- _STORED DATA_:
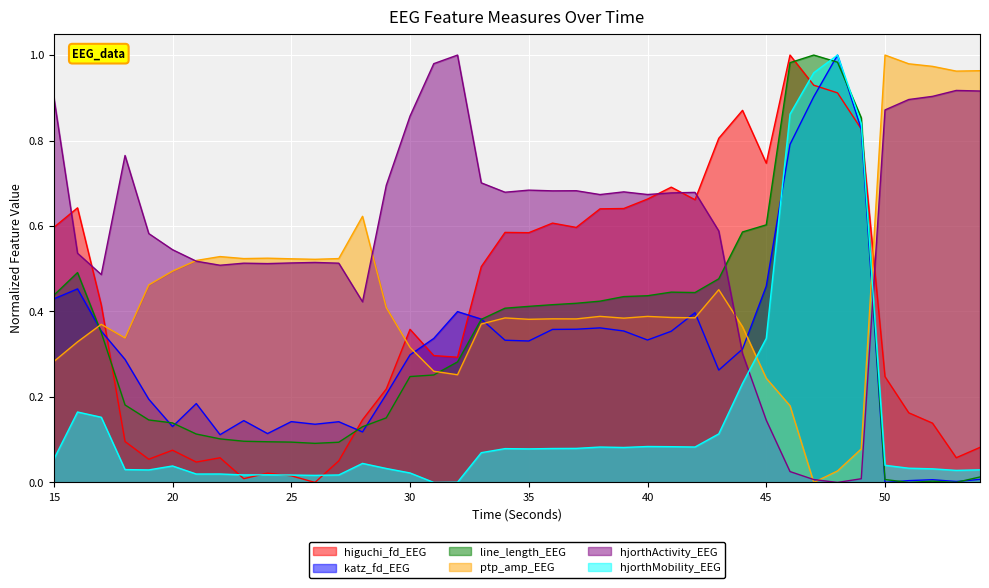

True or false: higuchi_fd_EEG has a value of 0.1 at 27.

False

---

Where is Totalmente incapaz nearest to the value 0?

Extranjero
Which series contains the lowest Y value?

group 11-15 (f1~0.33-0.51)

- _TASK OBJECTIVE_: Please copy out word for word everything from the line containing "Where is Totalmente" down to the line containing "group 11-15 (f1~0.33-0.51)", including both of those lines.

- _ANSWER SPACE_:
Where is Totalmente incapaz nearest to the value 0?

Extranjero
Which series contains the lowest Y value?

group 11-15 (f1~0.33-0.51)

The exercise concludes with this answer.